By Paul Kiernan
RIO DE JANEIRO--Brazilian state-run oil giant Petróleo
Brasileiro SA doesn't foresee a need to issue new shares after
slashing its investment plans and placing tens of billions of
dollars of assets on the block, Chief Executive Aldemir Bendine
said Monday.
Petrobras announced Monday a 37% reduction in its five-year
capital spending budget, to $130.3 billion in 2015-19 from $206.8
billion planned for 2014-18. The company also said it plans to sell
$15.1 billion in assets this year and next, plus another $42.6
billion in 2017-18 via "restructuring of businesses, demobilizing
of assets and additional divestments."
Analysts were quick to point out that, with oil prices hovering
at little more than half their year-ago levels, Petrobras could
have trouble raising as much cash as it hopes.

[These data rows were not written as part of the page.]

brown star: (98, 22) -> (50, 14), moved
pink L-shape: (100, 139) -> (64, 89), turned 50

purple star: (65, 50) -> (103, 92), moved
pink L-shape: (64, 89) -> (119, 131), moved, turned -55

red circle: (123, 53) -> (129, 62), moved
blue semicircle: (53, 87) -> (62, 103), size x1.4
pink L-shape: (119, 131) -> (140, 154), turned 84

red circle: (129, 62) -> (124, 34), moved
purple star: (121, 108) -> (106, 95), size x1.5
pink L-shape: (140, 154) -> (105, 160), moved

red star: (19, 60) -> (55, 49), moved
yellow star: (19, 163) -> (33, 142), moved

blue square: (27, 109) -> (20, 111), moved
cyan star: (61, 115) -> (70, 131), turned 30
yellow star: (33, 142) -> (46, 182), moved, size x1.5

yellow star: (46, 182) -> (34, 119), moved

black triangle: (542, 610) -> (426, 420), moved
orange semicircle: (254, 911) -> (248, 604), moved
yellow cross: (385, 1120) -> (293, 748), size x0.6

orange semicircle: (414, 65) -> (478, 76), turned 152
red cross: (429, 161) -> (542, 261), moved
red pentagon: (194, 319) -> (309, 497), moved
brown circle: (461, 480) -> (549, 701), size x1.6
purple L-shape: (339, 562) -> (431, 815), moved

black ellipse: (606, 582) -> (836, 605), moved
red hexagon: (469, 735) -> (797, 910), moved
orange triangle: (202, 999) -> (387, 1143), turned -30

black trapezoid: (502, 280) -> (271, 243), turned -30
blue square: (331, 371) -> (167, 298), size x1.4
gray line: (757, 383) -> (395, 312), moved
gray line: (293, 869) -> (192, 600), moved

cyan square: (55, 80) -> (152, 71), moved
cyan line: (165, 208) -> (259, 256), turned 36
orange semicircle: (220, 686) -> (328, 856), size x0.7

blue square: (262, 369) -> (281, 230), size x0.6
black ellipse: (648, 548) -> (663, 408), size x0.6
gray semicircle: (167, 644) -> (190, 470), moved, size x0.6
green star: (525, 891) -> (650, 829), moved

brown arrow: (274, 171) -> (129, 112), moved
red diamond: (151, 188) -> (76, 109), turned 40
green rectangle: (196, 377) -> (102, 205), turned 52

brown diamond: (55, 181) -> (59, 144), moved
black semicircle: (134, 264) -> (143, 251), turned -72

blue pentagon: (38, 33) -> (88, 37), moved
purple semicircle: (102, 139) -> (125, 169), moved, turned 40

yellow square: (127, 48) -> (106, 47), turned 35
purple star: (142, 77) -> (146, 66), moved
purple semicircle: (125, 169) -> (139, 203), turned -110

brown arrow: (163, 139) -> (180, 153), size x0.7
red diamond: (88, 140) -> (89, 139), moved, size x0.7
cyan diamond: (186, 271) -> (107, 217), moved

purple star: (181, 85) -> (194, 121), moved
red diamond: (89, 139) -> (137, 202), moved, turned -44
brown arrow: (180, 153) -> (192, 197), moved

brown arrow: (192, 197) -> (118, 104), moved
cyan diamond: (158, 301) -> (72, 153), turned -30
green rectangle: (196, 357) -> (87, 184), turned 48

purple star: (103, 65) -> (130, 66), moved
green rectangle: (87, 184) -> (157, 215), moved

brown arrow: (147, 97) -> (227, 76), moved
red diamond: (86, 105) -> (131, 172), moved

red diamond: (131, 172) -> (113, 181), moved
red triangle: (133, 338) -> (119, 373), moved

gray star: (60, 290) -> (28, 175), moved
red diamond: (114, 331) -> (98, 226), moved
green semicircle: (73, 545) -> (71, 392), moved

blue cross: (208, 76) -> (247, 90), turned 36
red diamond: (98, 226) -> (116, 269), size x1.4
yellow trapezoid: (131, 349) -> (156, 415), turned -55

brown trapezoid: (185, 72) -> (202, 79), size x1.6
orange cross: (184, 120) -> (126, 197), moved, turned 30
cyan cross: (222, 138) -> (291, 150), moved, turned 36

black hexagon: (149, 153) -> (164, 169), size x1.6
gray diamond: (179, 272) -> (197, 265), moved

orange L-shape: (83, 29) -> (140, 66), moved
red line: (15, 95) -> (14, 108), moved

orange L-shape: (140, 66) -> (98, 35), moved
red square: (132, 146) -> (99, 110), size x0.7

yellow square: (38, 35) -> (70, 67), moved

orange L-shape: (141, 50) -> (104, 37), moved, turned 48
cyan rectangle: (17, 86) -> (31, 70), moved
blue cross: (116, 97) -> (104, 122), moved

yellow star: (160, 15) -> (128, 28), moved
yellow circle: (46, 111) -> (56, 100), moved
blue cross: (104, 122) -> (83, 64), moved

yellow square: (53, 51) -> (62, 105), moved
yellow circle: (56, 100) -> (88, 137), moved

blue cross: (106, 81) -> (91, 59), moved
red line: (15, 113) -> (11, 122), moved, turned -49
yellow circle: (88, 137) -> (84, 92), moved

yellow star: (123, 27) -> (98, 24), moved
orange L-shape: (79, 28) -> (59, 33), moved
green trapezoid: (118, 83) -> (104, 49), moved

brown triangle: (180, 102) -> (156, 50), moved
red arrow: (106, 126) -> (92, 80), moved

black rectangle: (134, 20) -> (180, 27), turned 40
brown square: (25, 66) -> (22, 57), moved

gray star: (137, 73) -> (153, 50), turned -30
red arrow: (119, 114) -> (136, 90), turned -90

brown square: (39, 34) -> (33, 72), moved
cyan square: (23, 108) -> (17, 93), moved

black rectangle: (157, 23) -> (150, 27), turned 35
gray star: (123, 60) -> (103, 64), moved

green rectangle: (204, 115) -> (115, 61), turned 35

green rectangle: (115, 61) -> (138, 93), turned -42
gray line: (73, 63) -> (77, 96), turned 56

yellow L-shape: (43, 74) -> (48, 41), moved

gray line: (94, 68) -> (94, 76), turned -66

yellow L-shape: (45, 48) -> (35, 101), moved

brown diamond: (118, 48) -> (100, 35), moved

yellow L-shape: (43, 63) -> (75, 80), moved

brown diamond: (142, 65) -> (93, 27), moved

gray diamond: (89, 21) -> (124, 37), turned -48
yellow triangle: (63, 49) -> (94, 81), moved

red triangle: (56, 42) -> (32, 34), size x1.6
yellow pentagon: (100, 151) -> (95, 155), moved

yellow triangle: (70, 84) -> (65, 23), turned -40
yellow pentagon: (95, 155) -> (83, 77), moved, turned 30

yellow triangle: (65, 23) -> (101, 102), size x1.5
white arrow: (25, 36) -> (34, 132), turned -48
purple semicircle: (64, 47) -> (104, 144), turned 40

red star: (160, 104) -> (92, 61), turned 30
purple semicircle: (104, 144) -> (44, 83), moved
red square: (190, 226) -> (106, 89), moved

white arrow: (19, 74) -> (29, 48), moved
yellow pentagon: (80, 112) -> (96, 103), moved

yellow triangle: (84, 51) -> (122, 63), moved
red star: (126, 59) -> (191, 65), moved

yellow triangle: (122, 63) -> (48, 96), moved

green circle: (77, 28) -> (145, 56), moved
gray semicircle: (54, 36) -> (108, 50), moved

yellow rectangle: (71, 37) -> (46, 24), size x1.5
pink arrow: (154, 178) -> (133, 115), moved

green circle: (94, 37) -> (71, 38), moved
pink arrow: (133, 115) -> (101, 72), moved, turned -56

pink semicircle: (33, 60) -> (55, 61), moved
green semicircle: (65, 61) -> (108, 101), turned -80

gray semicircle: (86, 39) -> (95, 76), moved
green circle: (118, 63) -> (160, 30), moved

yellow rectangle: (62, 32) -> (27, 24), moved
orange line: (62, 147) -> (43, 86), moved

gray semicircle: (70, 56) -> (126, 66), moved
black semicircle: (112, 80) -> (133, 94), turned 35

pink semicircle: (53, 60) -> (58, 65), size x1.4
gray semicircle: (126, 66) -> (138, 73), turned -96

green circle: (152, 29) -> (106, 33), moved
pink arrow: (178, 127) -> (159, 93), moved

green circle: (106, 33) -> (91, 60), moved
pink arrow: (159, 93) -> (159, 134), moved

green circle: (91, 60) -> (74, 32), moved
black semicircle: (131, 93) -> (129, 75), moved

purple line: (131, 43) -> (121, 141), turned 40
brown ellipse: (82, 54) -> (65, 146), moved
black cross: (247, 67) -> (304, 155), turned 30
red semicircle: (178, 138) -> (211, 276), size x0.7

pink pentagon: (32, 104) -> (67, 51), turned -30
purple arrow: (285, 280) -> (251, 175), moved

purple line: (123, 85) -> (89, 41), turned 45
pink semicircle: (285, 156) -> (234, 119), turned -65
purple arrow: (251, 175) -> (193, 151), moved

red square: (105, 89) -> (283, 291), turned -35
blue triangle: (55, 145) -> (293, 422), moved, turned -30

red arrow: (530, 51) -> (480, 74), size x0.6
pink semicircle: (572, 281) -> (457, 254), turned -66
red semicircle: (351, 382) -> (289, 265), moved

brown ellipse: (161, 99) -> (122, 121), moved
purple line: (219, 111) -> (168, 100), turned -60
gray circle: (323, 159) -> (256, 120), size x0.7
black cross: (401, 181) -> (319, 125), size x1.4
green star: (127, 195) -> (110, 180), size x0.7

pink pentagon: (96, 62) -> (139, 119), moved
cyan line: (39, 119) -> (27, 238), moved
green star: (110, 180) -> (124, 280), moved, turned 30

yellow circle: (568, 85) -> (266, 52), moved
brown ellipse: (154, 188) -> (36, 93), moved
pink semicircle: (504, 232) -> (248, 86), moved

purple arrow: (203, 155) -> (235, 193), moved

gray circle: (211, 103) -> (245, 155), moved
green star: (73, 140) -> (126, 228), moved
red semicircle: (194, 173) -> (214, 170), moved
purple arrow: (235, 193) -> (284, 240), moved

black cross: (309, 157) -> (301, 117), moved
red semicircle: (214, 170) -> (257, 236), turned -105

With a debt load
that already dwarfs that of other major oil companies, Petrobras'
shares have been weighed down by concerns that the company may have
to dilute minority shareholders by selling new shares or seeking a
cash infusion from the Brazilian government.
But Mr. Bendine said that recent bond sales and loan
agreements--some with Chinese state banks--show that the company
still has the ability to raise financing.
"With respect to a possible share sale, yes, it is totally
discarded for the near horizon of the company, given the reality
that we have today and the way we elaborated the new business
plan," Mr. Bendine said in a news conference.